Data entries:
_ _ _ _ _ _ _
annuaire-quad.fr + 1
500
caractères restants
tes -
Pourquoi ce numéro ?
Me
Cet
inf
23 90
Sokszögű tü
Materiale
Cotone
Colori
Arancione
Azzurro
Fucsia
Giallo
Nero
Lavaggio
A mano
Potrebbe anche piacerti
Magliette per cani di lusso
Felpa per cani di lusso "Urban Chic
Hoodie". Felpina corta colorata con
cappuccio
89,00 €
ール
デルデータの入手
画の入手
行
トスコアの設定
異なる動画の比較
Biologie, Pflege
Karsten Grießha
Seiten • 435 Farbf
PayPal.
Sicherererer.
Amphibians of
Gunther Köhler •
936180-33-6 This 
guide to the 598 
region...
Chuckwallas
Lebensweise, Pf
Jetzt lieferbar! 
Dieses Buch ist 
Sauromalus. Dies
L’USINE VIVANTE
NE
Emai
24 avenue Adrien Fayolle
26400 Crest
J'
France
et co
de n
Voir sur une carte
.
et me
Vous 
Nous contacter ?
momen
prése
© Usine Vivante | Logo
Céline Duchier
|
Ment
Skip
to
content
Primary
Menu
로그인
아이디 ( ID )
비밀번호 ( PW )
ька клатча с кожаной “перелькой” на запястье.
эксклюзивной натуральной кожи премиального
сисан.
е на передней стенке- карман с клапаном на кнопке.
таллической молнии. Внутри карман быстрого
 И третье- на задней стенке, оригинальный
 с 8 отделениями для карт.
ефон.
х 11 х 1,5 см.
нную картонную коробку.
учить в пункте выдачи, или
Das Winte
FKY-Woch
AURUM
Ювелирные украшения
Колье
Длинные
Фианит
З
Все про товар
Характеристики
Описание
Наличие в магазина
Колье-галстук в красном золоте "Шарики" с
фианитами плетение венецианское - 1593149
_ _ _ _ _ _ _
▶ Exercise description
Copy each record above so that no word or mark differs.

▶ Answer to the problem
annuaire-quad.fr + 1
500
caractères restants
tes -
Pourquoi ce numéro ?
Me
Cet
inf
23 90
Sokszögű tü
Materiale
Cotone
Colori
Arancione
Azzurro
Fucsia
Giallo
Nero
Lavaggio
A mano
Potrebbe anche piacerti
Magliette per cani di lusso
Felpa per cani di lusso "Urban Chic
Hoodie". Felpina corta colorata con
cappuccio
89,00 €
ール
デルデータの入手
画の入手
行
トスコアの設定
異なる動画の比較
Biologie, Pflege
Karsten Grießha
Seiten • 435 Farbf
PayPal.
Sicherererer.
Amphibians of
Gunther Köhler •
936180-33-6 This 
guide to the 598 
region...
Chuckwallas
Lebensweise, Pf
Jetzt lieferbar! 
Dieses Buch ist 
Sauromalus. Dies
L’USINE VIVANTE
NE
Emai
24 avenue Adrien Fayolle
26400 Crest
J'
France
et co
de n
Voir sur une carte
.
et me
Vous 
Nous contacter ?
momen
prése
© Usine Vivante | Logo
Céline Duchier
|
Ment
Skip
to
content
Primary
Menu
로그인
아이디 ( ID )
비밀번호 ( PW )
ька клатча с кожаной “перелькой” на запястье.
эксклюзивной натуральной кожи премиального
сисан.
е на передней стенке- карман с клапаном на кнопке.
таллической молнии. Внутри карман быстрого
 И третье- на задней стенке, оригинальный
 с 8 отделениями для карт.
ефон.
х 11 х 1,5 см.
нную картонную коробку.
учить в пункте выдачи, или
Das Winte
FKY-Woch
AURUM
Ювелирные украшения
Колье
Длинные
Фианит
З
Все про товар
Характеристики
Описание
Наличие в магазина
Колье-галстук в красном золоте "Шарики" с
фианитами плетение венецианское - 1593149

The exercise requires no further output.